Reproduce every line of text in the rows below, leaving the pictures out of your answer.

§ Information shown
## BEGIN
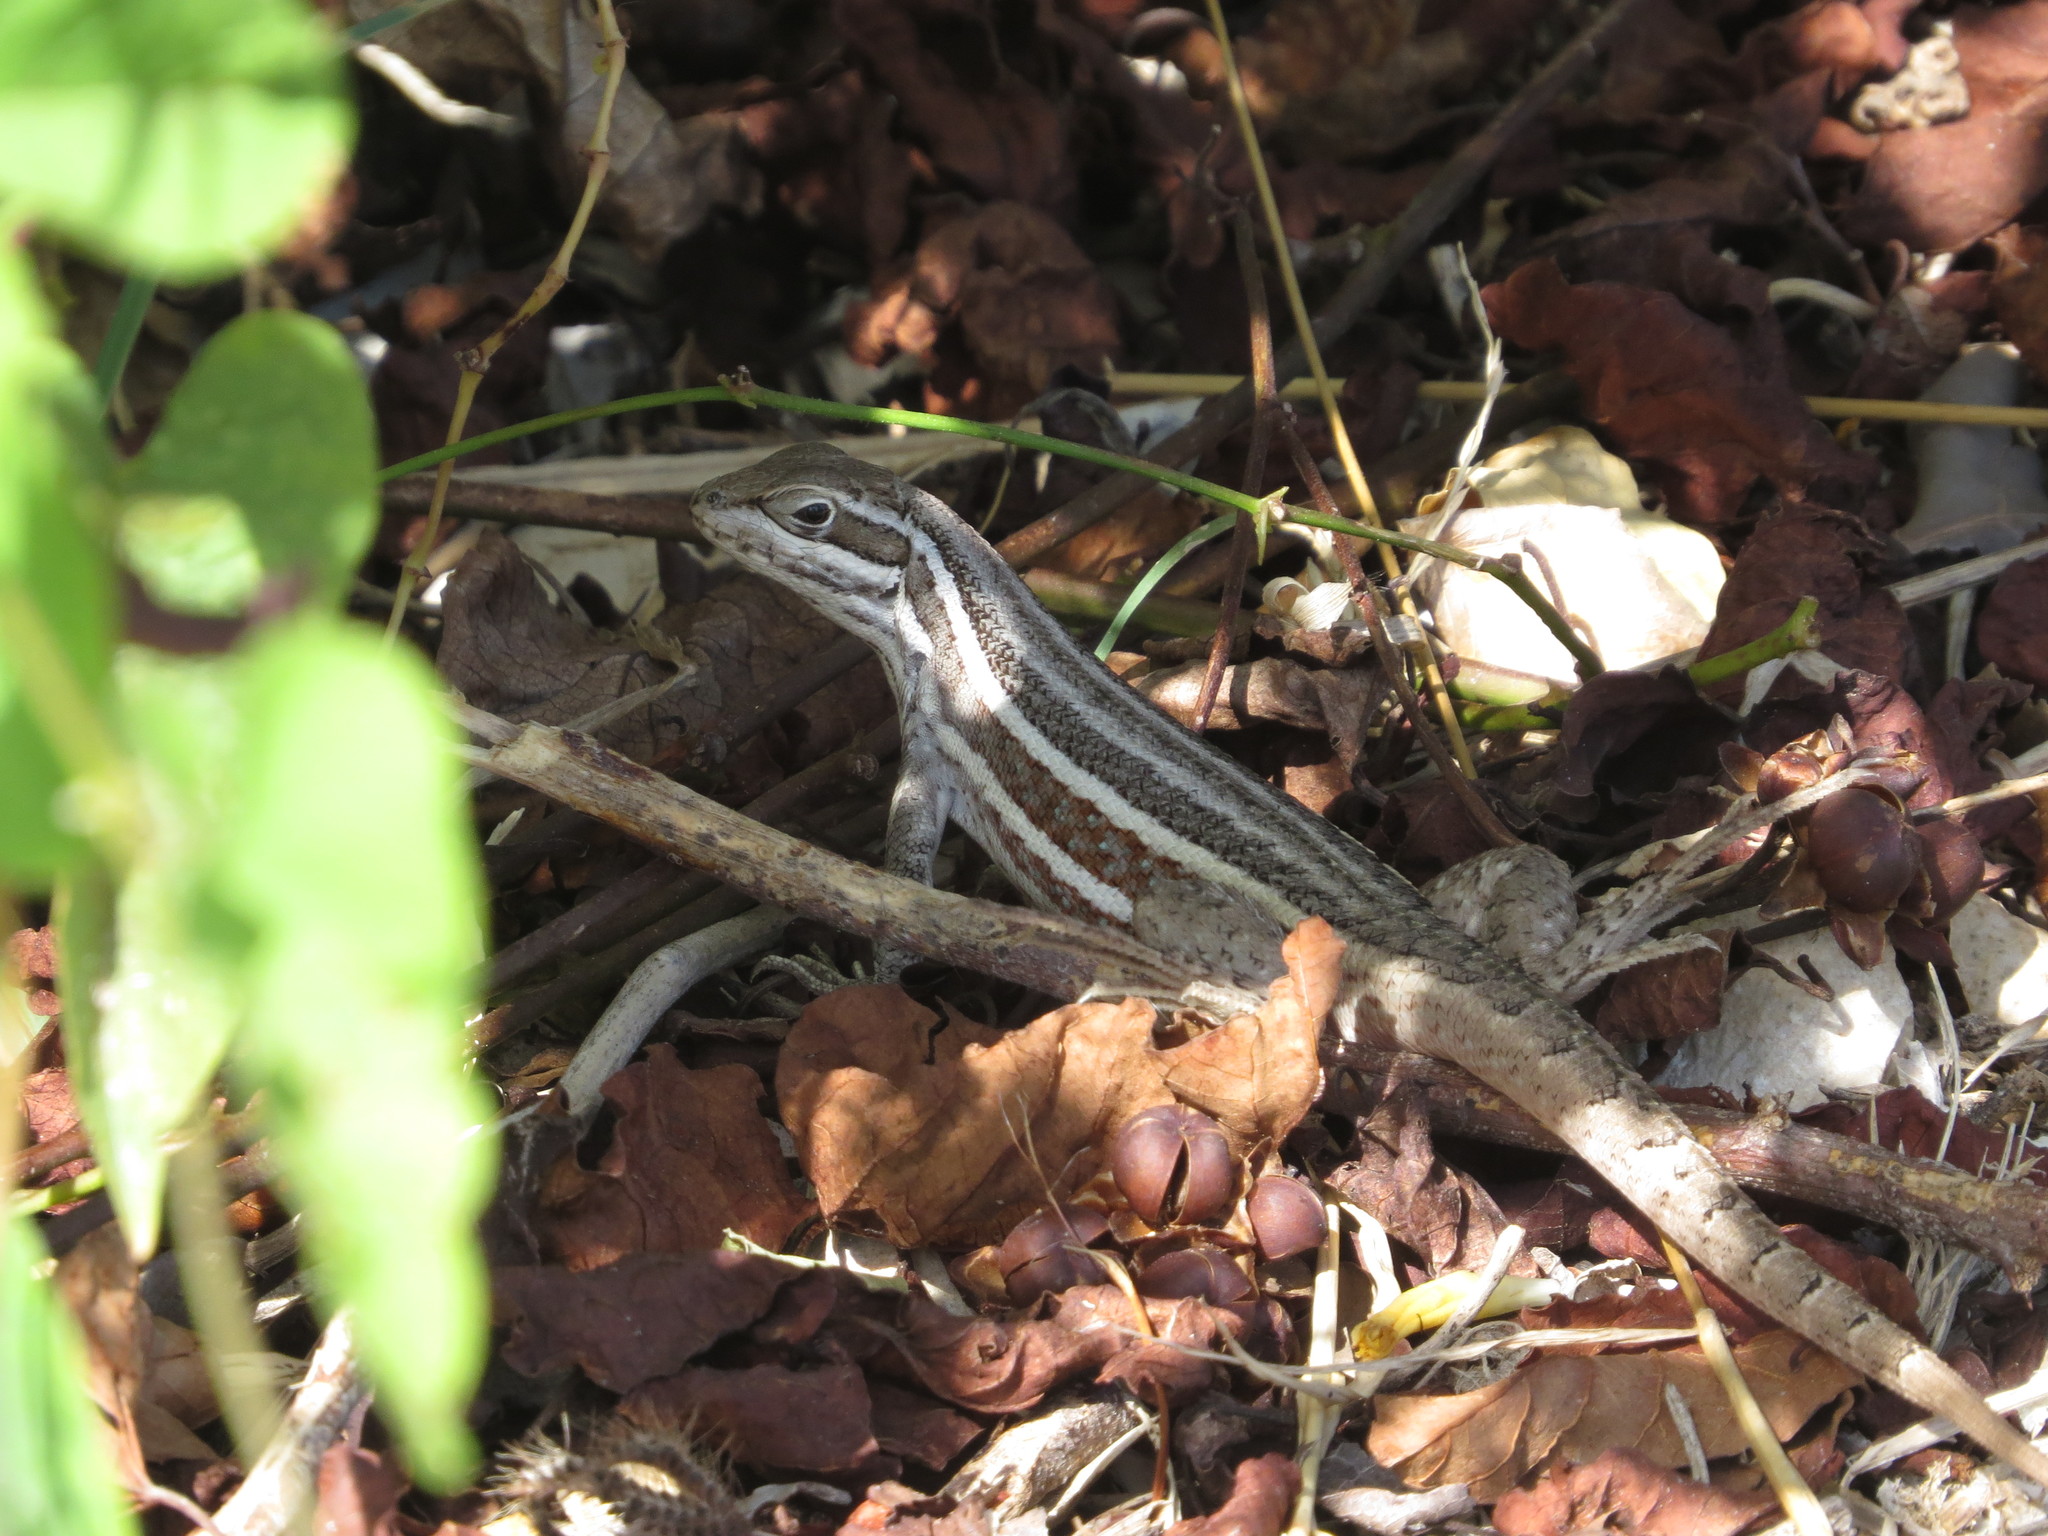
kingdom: Animalia
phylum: Chordata
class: Squamata
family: Leiocephalidae
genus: Leiocephalus
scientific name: Leiocephalus cubensis
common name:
## END
§ Task answer
kingdom: Animalia
phylum: Chordata
class: Squamata
family: Leiocephalidae
genus: Leiocephalus
scientific name: Leiocephalus cubensis
common name:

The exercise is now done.